Traduzione in lingua polacca

Odpuść nam nasze winy, obdarz nas Twoim pokojem

I. Wsłuchując się w wołanie zagrożonej ludzkości

1. U progu tego nowego roku danego nam przez Ojca niebieskiego, czasu jubileuszowego poświęconego nadziei, składam najszczersze życzenia pokoju każdej kobiecie i każdemu mężczyźnie, zwłaszcza tym, którzy czują się przytłoczeni swoją sytuacją życiową, napiętnowani swoimi błędami, zmiażdżeni osądem innych, i nie widzą już jakiejkolwiek perspektywy dla swojego życia. Nadzieja i pokój wam wszystkim, ponieważ jest to Rok Łaski, która wypływa z Serca Odkupiciela!

2. W 2025 roku Kościół Katolicki obchodzi Jubileusz, wydarzenie, które napełnia serca nadzieją. „Jubileusz” wywodzi się ze starożytnej tradycji żydowskiej, kiedy to dźwięk baraniego rogu (po hebrajsku yobel) co czterdzieści dziewięć lat zwiastował łaskę i wyzwolenie dla całego ludu (por. Kpł 25, 10). To uroczyste wezwanie miało w zamyśle rozbrzmiewać na całym świecie (por. Kpł 25, 9), aby przywrócić Bożą sprawiedliwość w różnych dziedzinach życia: w użytkowaniu ziemi, w posiadaniu dóbr, w relacjach z bliźnimi, zwłaszcza wobec najuboższych i tych, którzy popadli w niełaskę. Dźwięk rogu przypominał całemu ludowi, tym, którzy byli bogaci i tym, którzy byli zubożali, że nikt nie przychodzi na świat, aby być uciskanym: jesteśmy braćmi i siostrami, dziećmi tego samego Ojca, urodzonymi, aby być wolnymi, zgodnie z wolą Pana (por.
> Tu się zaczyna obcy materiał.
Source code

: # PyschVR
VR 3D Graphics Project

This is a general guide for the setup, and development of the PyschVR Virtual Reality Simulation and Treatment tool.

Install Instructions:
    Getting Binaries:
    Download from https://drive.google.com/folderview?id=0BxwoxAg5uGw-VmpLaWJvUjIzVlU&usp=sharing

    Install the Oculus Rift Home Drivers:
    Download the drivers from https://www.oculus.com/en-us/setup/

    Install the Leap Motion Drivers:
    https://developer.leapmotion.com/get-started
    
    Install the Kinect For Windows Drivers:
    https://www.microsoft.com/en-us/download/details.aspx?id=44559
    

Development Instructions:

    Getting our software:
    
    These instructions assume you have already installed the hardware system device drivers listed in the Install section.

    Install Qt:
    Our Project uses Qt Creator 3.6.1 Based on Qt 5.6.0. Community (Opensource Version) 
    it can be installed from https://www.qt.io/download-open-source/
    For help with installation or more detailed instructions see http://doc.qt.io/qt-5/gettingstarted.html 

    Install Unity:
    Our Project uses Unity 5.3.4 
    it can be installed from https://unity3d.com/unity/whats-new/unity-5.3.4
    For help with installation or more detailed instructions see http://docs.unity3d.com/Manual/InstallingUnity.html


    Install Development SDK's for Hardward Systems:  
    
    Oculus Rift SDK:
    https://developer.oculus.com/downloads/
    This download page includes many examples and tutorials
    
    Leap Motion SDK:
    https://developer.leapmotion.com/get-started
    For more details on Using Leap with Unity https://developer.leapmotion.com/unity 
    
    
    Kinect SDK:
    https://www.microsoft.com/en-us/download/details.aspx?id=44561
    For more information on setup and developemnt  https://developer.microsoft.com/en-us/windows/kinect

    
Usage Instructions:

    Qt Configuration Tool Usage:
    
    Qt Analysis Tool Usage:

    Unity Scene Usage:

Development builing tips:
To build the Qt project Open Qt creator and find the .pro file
Kpł 25,17.25.43.46.55).

3. Również dzisiaj Jubileusz jest wydarzeniem, które pobudza nas do poszukiwania wyzwalającej sprawiedliwości Bożej na całej ziemi. W miejsce rogu, na początku tego Roku Łaski, zechciejmy wsłuchać się w „rozpaczliwe wołanie o pomoc”[1], które, jak głos krwi sprawiedliwego Abla, wznosi się z wielu zakątków ziemi (por. Rdz 4, 10), a którego Bóg nigdy nie przestaje słuchać. My z kolei czujemy się wezwani, by stać się głosem w bardzo wielu sytuacjach wyzysku ziemi i ucisku bliźniego[2]. Takie niesprawiedliwości św. Jan Paweł II nazywał „strukturami grzechu”[3], ponieważ wynikają one nie tylko z nieprawości nielicznych, lecz niejako zakorzeniły się i opierają się na szerokim współudziale.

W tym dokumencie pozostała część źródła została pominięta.